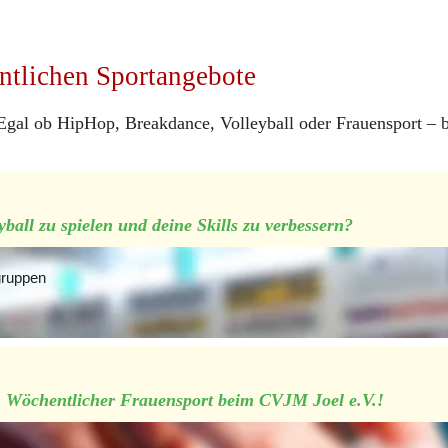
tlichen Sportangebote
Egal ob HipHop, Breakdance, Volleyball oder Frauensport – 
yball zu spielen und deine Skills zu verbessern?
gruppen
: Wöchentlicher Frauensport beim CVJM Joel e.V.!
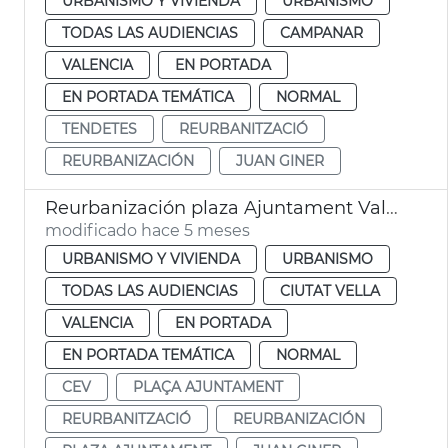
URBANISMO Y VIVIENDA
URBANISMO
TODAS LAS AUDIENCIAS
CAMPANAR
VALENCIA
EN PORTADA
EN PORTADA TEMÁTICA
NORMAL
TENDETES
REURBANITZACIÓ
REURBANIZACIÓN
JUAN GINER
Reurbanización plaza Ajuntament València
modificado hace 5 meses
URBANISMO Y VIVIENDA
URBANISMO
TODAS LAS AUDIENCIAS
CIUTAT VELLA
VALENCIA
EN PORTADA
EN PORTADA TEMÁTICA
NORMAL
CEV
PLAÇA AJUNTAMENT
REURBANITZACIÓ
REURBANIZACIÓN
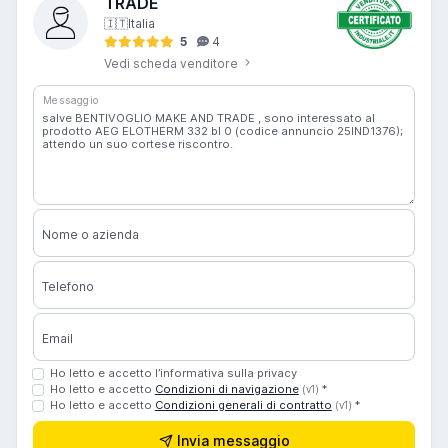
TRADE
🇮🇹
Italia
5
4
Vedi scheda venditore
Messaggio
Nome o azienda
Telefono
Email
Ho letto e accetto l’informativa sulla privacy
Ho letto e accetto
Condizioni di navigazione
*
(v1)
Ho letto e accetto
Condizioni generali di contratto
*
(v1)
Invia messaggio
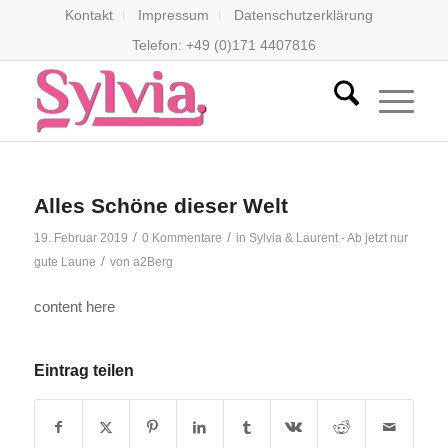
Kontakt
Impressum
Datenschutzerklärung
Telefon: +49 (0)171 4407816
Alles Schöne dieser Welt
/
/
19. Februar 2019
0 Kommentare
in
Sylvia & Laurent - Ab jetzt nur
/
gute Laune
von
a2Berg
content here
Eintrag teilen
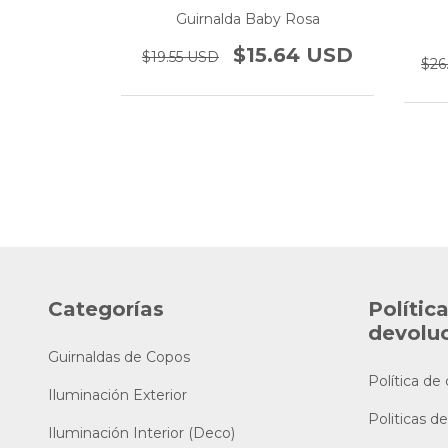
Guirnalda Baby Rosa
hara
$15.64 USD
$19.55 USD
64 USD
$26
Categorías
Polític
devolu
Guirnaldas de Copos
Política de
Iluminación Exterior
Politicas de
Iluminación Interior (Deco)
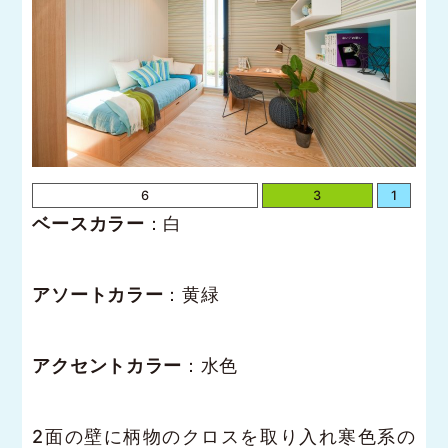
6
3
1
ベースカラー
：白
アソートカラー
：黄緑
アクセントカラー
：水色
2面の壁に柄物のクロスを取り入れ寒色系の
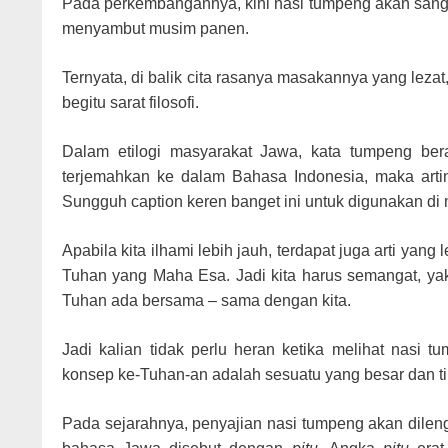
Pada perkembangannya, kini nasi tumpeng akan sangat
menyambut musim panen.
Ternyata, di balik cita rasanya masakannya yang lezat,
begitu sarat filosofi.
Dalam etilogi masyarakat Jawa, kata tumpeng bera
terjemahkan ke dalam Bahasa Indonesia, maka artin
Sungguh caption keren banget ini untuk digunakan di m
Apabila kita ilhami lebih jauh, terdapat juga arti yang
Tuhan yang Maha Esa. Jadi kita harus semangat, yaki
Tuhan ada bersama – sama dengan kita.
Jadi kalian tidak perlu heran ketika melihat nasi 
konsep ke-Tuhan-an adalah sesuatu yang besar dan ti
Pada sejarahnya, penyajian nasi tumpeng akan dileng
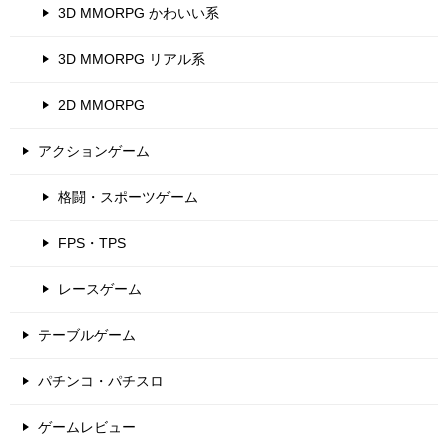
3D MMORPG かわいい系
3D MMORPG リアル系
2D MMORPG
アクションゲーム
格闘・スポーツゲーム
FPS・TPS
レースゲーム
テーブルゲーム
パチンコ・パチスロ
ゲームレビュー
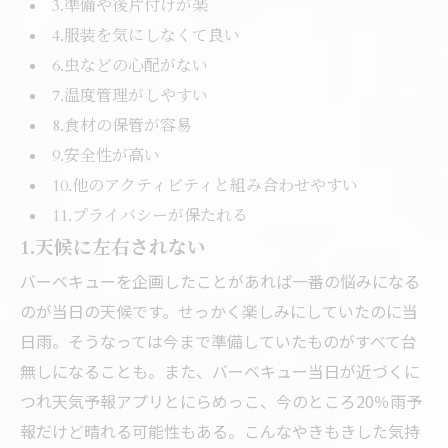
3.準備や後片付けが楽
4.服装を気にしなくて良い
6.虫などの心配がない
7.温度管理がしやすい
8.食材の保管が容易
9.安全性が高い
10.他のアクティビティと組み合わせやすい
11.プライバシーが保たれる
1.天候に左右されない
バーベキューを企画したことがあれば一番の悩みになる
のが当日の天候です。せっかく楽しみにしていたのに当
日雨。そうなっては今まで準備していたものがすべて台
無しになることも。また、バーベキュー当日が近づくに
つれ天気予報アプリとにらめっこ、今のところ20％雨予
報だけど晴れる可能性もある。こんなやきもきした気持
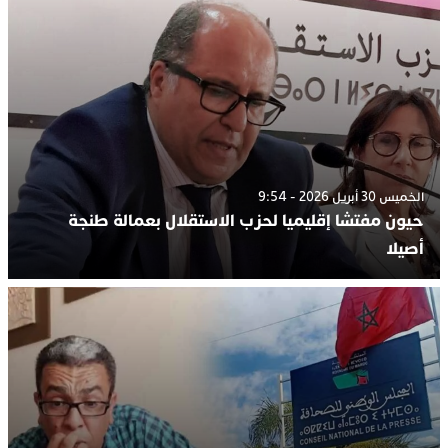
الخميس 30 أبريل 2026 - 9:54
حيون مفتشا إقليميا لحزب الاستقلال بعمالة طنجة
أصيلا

━━━

» WHAT YOU WILL DO: Lines in the material above that contain "MMORPG": how many are there? Reply with the number only.

» ANSWER BOX: 3